Microhardness under strain. III. Microhardness behavior during stress-induced polymorphic transition in blends of poly(butylene terephthalate) and its block copolymers

• Published in: Journal of applied polymer science Vol. 69; no. 11; pp. 2271 - 2276
• Main Authors: Boneva, D., Calleja, F. J. Baltá, Fakirov, S., Apostolov, A. A., Krumova, M.
• Format: Journal Article
• Language: English
• Published: New York John Wiley & Sons, Inc 12.09.1998; Wiley
• Subjects: Applied sciences; blends; cocrystallization; Exact sciences and technology; Mechanical properties; microhardness; Organic polymers; Physicochemistry of polymers; poly(butylene terephthalate); polymorphic transition; Properties and characterization; Deformation; Polymer blends; Cocrystallization; Thermoplastic rubber; Ethylene oxide copolymer; Experimental study; Polymorphic transformation; Microhardness; Mechanical method; Investigation method; Multiblock copolymer; Butene terephthalate copolymer; Butene terephthalate polymer; Elongation (mechanics)
━━━━━━━━━━━━━━━━
**WHAT TO PRODUCE**
Reproduce word for word the part of the catalog entry on polymer microhardness that opens with the words containing "Microhardness under strain." and closes with "A., Krumova, M.". Nothing in the listing is needed for the work here.

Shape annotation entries
━━━━━━━━━━━━━━━━
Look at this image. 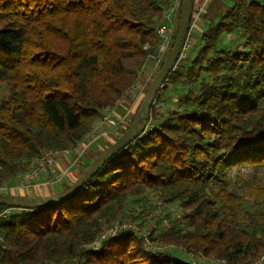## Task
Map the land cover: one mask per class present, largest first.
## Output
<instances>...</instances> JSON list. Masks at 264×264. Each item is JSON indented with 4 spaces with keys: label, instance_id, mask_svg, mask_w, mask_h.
I'll use <instances>...</instances> for the list:
<instances>
[{
    "label": "trees",
    "instance_id": "trees-1",
    "mask_svg": "<svg viewBox=\"0 0 264 264\" xmlns=\"http://www.w3.org/2000/svg\"><path fill=\"white\" fill-rule=\"evenodd\" d=\"M173 1L0 0V187L73 151L119 106ZM213 1L192 0L186 46L140 136L68 200L0 206V264H264V183L229 177L264 171V0ZM118 137L84 153L80 176ZM152 195L168 223L148 239L173 249L131 232L92 247L116 223H145Z\"/></svg>",
    "mask_w": 264,
    "mask_h": 264
},
{
    "label": "built area",
    "instance_id": "built-area-1",
    "mask_svg": "<svg viewBox=\"0 0 264 264\" xmlns=\"http://www.w3.org/2000/svg\"><path fill=\"white\" fill-rule=\"evenodd\" d=\"M208 2V0H205ZM181 0H174L168 7L165 20L166 23L163 26H160L157 30L158 37L161 38L159 48L157 54L153 57L157 63H159L167 51L169 50L171 38L174 32L175 24L174 19L177 14V10L179 9ZM202 7H198L197 14L202 11ZM197 17V15H196ZM195 17V18H196ZM195 20V19H194ZM188 36V35H187ZM187 41V38H186ZM186 44V42H185ZM185 48V46H184ZM134 87V86H133ZM132 87V89H133ZM131 90V89H130ZM129 90V91H130ZM127 91V92H129ZM131 115L129 110H126L122 115L115 116L114 111L110 109L104 110V113L100 117L96 126L93 127L92 131L80 142L77 144L73 151L70 150H61L52 153H45L38 157L30 166L29 170H27L22 175H17L11 181V183L6 184L0 187V194H16L19 192H29L33 189L37 188L41 184L39 183L40 177L43 174H55V169L57 167V162L60 158L69 155L72 156V161L70 162V167L76 166L80 159L83 157L84 153L95 144V142L99 139L108 138L113 140L115 137L119 135L121 131L124 130L125 127L128 126L131 120ZM65 171L60 175H54L53 179L49 182H55L59 179V176L64 175ZM8 210L2 212V215L7 214ZM126 232H131L142 238L145 246L149 250H154L153 247L150 246L148 240V233L142 234L137 226H133L130 223H116L109 230H106L100 237L96 243H93V248H98L99 243L102 240H106L109 238H115L117 236L124 235ZM263 259H260L257 264H260Z\"/></svg>",
    "mask_w": 264,
    "mask_h": 264
},
{
    "label": "water",
    "instance_id": "water-1",
    "mask_svg": "<svg viewBox=\"0 0 264 264\" xmlns=\"http://www.w3.org/2000/svg\"><path fill=\"white\" fill-rule=\"evenodd\" d=\"M193 11L192 0H181L177 30L171 48L163 60L162 66L150 84L139 107L137 108L125 132L116 139L97 159L94 164L81 175L76 182L65 192L51 197H25L11 194H0V206L11 209H40L61 203L74 196L82 186L95 175L103 164L131 144L147 126L149 113L155 102L158 91L174 69L184 50Z\"/></svg>",
    "mask_w": 264,
    "mask_h": 264
},
{
    "label": "rangeland",
    "instance_id": "rangeland-1",
    "mask_svg": "<svg viewBox=\"0 0 264 264\" xmlns=\"http://www.w3.org/2000/svg\"><path fill=\"white\" fill-rule=\"evenodd\" d=\"M208 1L214 2L213 0H208ZM229 1L230 0H220V2H219L217 0V4H219V5H221V3L227 4ZM206 3L207 2L205 1L203 5H205ZM195 5H198V4H195ZM178 10H177V14H176L175 19H174L175 25L178 22V16H179ZM193 36L194 35L191 34V36L189 37V41H191L192 38L194 39ZM230 38H231V36L228 37V39H230ZM185 46H186V44H185ZM165 57H166V54L161 61H163L165 59ZM161 61L159 63H161ZM159 63H157L155 61V59H151L144 66L142 74L140 75V77L136 81L133 89L131 88V90L129 92L125 93V95L123 96V99L121 100L119 106L113 110L115 116L122 115V113H124L126 110H129L130 115H131L130 119L132 120L137 108L139 107L144 95L146 94V91L148 90V88H149L150 84L152 83L153 79L155 78L156 74H158L157 70L159 67ZM6 93H7V88L5 86H3L0 89V97H4L6 95ZM131 120L129 122H131ZM117 137H115V138H117ZM102 140L103 139L97 140L95 142V144L93 146H91L90 148L102 145V143H101ZM252 176L256 179L257 183H259V184L264 183V171H262V170L254 172L250 169H235L232 172H230V174H229V177L231 178V180L234 183H239V184H241L239 182V179L247 180ZM2 194H5V193L2 192ZM13 195H15V194H13ZM155 200H156V197L153 195L149 196V198L147 200V204L150 203L153 208L151 210H149V215L147 217L148 220L145 223H143L139 226H137L135 223H130L135 227L137 226V228L140 230V232L142 234H147V233L150 234V232H153L152 237L155 236L156 234H158V232L161 230V228H163V226H166L168 223L167 221H163L161 224L156 223L160 218H162L161 220H163V216H164V213L167 212V210H166L167 208L163 207L158 202L156 203ZM168 210H170L173 215L181 214L178 211V209H176V207H172V208L169 207ZM123 223H128V222H123ZM149 244L154 249H160V250L173 249L174 248L168 244L162 243V245H161L157 241H155V244L151 243V241H150ZM259 260H257L254 264H257ZM217 264H219V263H217Z\"/></svg>",
    "mask_w": 264,
    "mask_h": 264
},
{
    "label": "crops",
    "instance_id": "crops-1",
    "mask_svg": "<svg viewBox=\"0 0 264 264\" xmlns=\"http://www.w3.org/2000/svg\"><path fill=\"white\" fill-rule=\"evenodd\" d=\"M200 1L201 0H195L196 3H199ZM104 140H106V138H103L101 142L102 144L104 143ZM99 150L100 148L98 147L97 151ZM82 160L83 157L80 159V164L82 163L81 162ZM71 161H72V156L69 155H66L58 160L54 175L56 174L60 175L64 171L65 174L59 176V179L57 181L49 183L54 178L53 177L54 175L51 173L43 174L39 180V183L41 184L40 186L33 189L32 191L19 192L16 193L15 195L31 197V198H36V197L43 198V197H51L57 195V192H59L64 185H69L73 183L80 176L81 167L79 165L70 167Z\"/></svg>",
    "mask_w": 264,
    "mask_h": 264
}]
</instances>
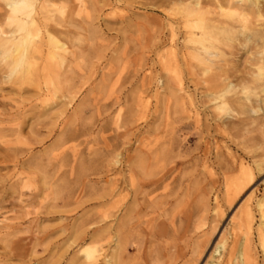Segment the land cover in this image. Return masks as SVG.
Segmentation results:
<instances>
[{
	"label": "rangeland",
	"instance_id": "obj_1",
	"mask_svg": "<svg viewBox=\"0 0 264 264\" xmlns=\"http://www.w3.org/2000/svg\"><path fill=\"white\" fill-rule=\"evenodd\" d=\"M190 3L218 42L192 35ZM34 9L40 90L0 56V264H264V0ZM8 15L0 0L6 34Z\"/></svg>",
	"mask_w": 264,
	"mask_h": 264
},
{
	"label": "bare ground",
	"instance_id": "obj_2",
	"mask_svg": "<svg viewBox=\"0 0 264 264\" xmlns=\"http://www.w3.org/2000/svg\"><path fill=\"white\" fill-rule=\"evenodd\" d=\"M5 1H6V6L9 9V15L7 17V22H9L10 26H13V25L16 26V28L13 31L8 32V34H6L5 32H3L0 29V48L2 49L1 52H0V56L2 57L3 62H6L7 65L10 67V74L8 75L9 79L14 77V75L21 74L20 76L26 82L34 84V85L37 84L36 87L39 88V90H40V84L36 80V77L38 76V74L36 72V67L34 66V64L29 59L30 58L29 54L32 51V47H33L32 43H34V38H38V37L41 36V33L39 32V29H38V22L34 19V13H35L34 4H35V2L37 0H5ZM241 1L242 2H249L251 0H241ZM257 2L258 1H256V3ZM219 6H221V5H219ZM188 8H189L188 11H187V17L189 19L188 20V26H189L190 30L192 31V35H194L197 40L202 41V42H209V43L218 42L220 40V38L224 35L223 33H225L226 30L218 28L219 20L217 19V17H215L216 15L215 14L212 15V14H210V12H208V13L204 12L202 7H200L199 4H198L197 7H194L190 3L188 5ZM43 10H45L44 6H43ZM252 12H253V10H252ZM60 14L61 15H65L66 13L65 12H60ZM24 15H26L27 17L32 19L31 23H28L26 20H24V17H23ZM236 15L238 16L239 20L240 19L245 20L247 18L246 14L244 12L236 13ZM66 16L67 15H65V17ZM48 17H50V16H48ZM52 18H54V17L52 16ZM66 20L65 21L63 20V21L68 23V19H66ZM248 20L249 19H247L246 22ZM60 24H61V27H62V25H64L63 22L62 23L60 22ZM55 27L56 26H54V28ZM73 28H74V26H73ZM228 30H229V28L227 29V31ZM233 32H235V31H233ZM3 35H6V37H3ZM49 38H50V45L53 47V49L64 51L65 45H62L61 41H59L56 37L53 38L51 36ZM51 58L54 59V60L57 59V60L62 61L61 55L58 54L57 51L51 53ZM0 63H2V62H0ZM10 81L14 83L13 78ZM238 103H239V101H238ZM240 106L241 105H239V107ZM228 107L231 108V105L230 104H226L224 107L222 106L221 108L227 109ZM239 110H245V109L241 108ZM233 111H236V110L233 109ZM242 114H244V113H242ZM8 117L9 118H13L14 117L13 113L11 112L10 115H8ZM3 134H4V132H3ZM246 173H247V171H246ZM249 175H248V178H249ZM250 177H252V176H250ZM249 182H250V180H249ZM231 191H233V190H231ZM229 198H230V195L228 197V200H229ZM233 201H234V199L232 200V202ZM259 207H260V209H263L264 205L261 204V205H259ZM253 219L254 218H253L252 210L250 208L245 209L244 212L242 213L241 217H240L239 227L241 229H247L248 230L250 228V226L252 225V223H253ZM235 249L231 250V258L229 260L230 262L237 260L238 262H240V264H255V261L252 258H250L246 254V252L244 250H240V252H238L239 257H236L234 255L235 254ZM85 253L87 254L88 259L93 261V263L96 262V260L98 259L97 255H96V250L94 248H89V249L85 250ZM229 261H228V264H229Z\"/></svg>",
	"mask_w": 264,
	"mask_h": 264
}]
</instances>
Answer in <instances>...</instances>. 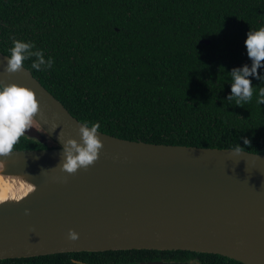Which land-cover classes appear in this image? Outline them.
<instances>
[{
	"label": "trees",
	"instance_id": "obj_1",
	"mask_svg": "<svg viewBox=\"0 0 264 264\" xmlns=\"http://www.w3.org/2000/svg\"><path fill=\"white\" fill-rule=\"evenodd\" d=\"M261 26L264 0H0V53L8 56L13 40H21L51 57V68L33 69L35 57L23 67L72 117L98 122V131L109 136L210 149L239 144L242 151L264 155V104L257 103L264 81L249 77L254 93L248 102L238 106L227 99L229 72L251 64L246 33ZM49 148L21 136L13 151ZM162 260L241 264L214 254L148 250L63 253L0 264Z\"/></svg>",
	"mask_w": 264,
	"mask_h": 264
},
{
	"label": "water",
	"instance_id": "obj_2",
	"mask_svg": "<svg viewBox=\"0 0 264 264\" xmlns=\"http://www.w3.org/2000/svg\"><path fill=\"white\" fill-rule=\"evenodd\" d=\"M6 63L0 53V82L31 89L39 103L37 123L24 136L55 145L0 157V193L20 194L22 182L35 185L22 200L0 204V261L148 250L264 264V155L149 144L98 131V158L67 173L60 167L65 142H81L82 123L26 68L7 73ZM69 229L76 240L68 239Z\"/></svg>",
	"mask_w": 264,
	"mask_h": 264
},
{
	"label": "clouds",
	"instance_id": "obj_3",
	"mask_svg": "<svg viewBox=\"0 0 264 264\" xmlns=\"http://www.w3.org/2000/svg\"><path fill=\"white\" fill-rule=\"evenodd\" d=\"M246 54L251 61L249 65L233 68L229 72L230 94L227 99L236 101L239 106L243 102L252 99L254 86L249 77L264 81V73H258L257 69H264V26L249 30L244 40ZM31 42L13 40L10 54L7 56L5 72L13 73L20 70L23 62L30 57H35L31 67L40 71L51 68L53 60L51 57L45 59L42 51H33ZM257 103L264 104V88L259 90ZM39 114V103L31 89L16 84H5L0 82V157H6L13 153L14 146L19 138L25 135L26 130L37 123L35 117ZM100 124L85 121L79 128L81 142L68 139L64 146V157L60 167L67 173H73L78 168H84L92 164L98 158V151L102 147L97 137ZM248 139H244V145H248ZM242 148L239 144L232 150L240 153ZM5 168V161L0 159V171ZM20 188L24 191L20 194L13 193L11 196L0 193V204L12 199L20 201L28 192L35 190V185L22 182ZM25 209V213H27ZM78 234L69 229L68 239L76 240Z\"/></svg>",
	"mask_w": 264,
	"mask_h": 264
},
{
	"label": "flooded vegetation",
	"instance_id": "obj_4",
	"mask_svg": "<svg viewBox=\"0 0 264 264\" xmlns=\"http://www.w3.org/2000/svg\"><path fill=\"white\" fill-rule=\"evenodd\" d=\"M53 145H54V143H52V141L48 140V145L46 144V145H44V146L52 148ZM162 252H163V251H162ZM148 262H150V261H148ZM152 262H153V261H152ZM159 262H166V261L162 260V261H159Z\"/></svg>",
	"mask_w": 264,
	"mask_h": 264
}]
</instances>
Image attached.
━━━━━━━━━━━━━━━━
**FULL RESPONSE**
Microhardness under strain. III. Microhardness behavior during stress-induced polymorphic transition in blends of poly(butylene terephthalate) and its block copolymers

• Published in: Journal of applied polymer science Vol. 69; no. 11; pp. 2271 - 2276
• Main Authors: Boneva, D., Calleja, F. J. Baltá, Fakirov, S., Apostolov, A. A., Krumova, M.